* _TO DO_
After locating the line containing "主要是机织物和纬编织物,经编织物不常见,这不仅···", transcribe that line and all following lines exactly, stopping only at the end of the records.

=-=-=

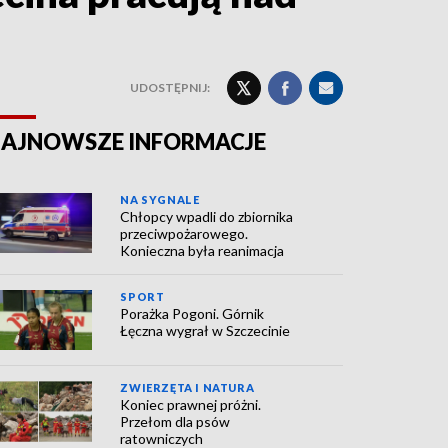
UDOSTĘPNIJ:
AJNOWSZE INFORMACJE
NA SYGNALE
Chłopcy wpadli do zbiornika
przeciwpożarowego.
Konieczna była reanimacja
SPORT
Porażka Pogoni. Górnik
Łęczna wygrał w Szczecinie
ZWIERZĘTA I NATURA
Koniec prawnej próżni.
Przełom dla psów
ratowniczych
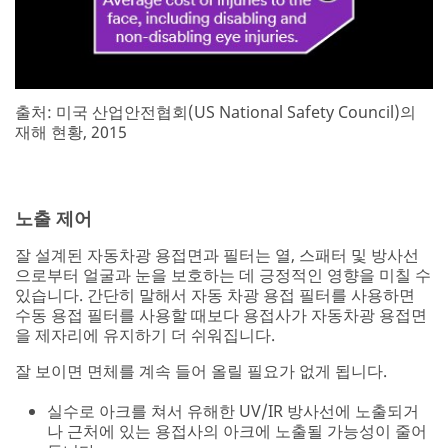
출처: 미국 산업안전협회(US National Safety Council)의
재해 현황, 2015
노출 제어
잘 설계된 자동차광 용접면과 필터는 열, 스패터 및 방사선
으로부터 얼굴과 눈을 보호하는 데 긍정적인 영향을 미칠 수
있습니다. 간단히 말해서 자동 차광 용접 필터를 사용하면
수동 용접 필터를 사용할 때보다 용접사가 자동차광 용접면
을 제자리에 유지하기 더 쉬워집니다.
잘 보이면 면체를 계속 들어 올릴 필요가 없게 됩니다.
실수로 아크를 쳐서 유해한 UV/IR 방사선에 노출되거
나 근처에 있는 용접사의 아크에 노출될 가능성이 줄어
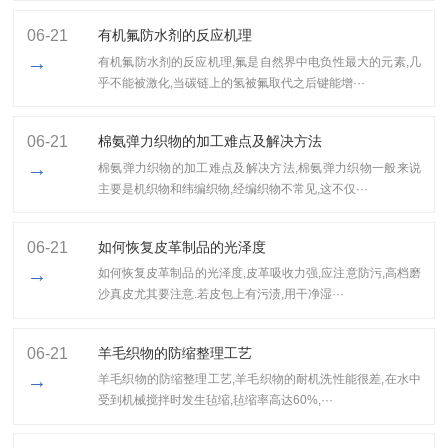
06-21
有机氟防水剂的反应机理
→
有机氟防水剂的反应机理,氟是自然界中电负性最大的元素,几
乎不能被激化,当碳链上的氢被氟取代之后键能增···
06-21
棉氨弹力织物的加工难点及解决方法
→
棉氨弹力织物的加工难点及解决方法,棉氨弹力织物一般来说
主要是机织物和纬编织物,经编织物不常见,这不仅···
06-21
如何恢复皮革制品的光泽度
→
如何恢复皮革制品的光泽度,皮革吸收力强,应注意防污,高档磨
沙真皮尤其要注意.若皮包上有污渍,用干净湿···
06-21
羊毛织物的防缩整理工艺
→
羊毛织物的防缩整理工艺,​羊毛织物的耐机洗性能很差,在水中
受到机械搅拌时发生毡缩,毡缩率高达60%,···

=-=-=

* _YOUR SOLUTION_
主要是机织物和纬编织物,经编织物不常见,这不仅···
06-21
如何恢复皮革制品的光泽度
→
如何恢复皮革制品的光泽度,皮革吸收力强,应注意防污,高档磨
沙真皮尤其要注意.若皮包上有污渍,用干净湿···
06-21
羊毛织物的防缩整理工艺
→
羊毛织物的防缩整理工艺,​羊毛织物的耐机洗性能很差,在水中
受到机械搅拌时发生毡缩,毡缩率高达60%,···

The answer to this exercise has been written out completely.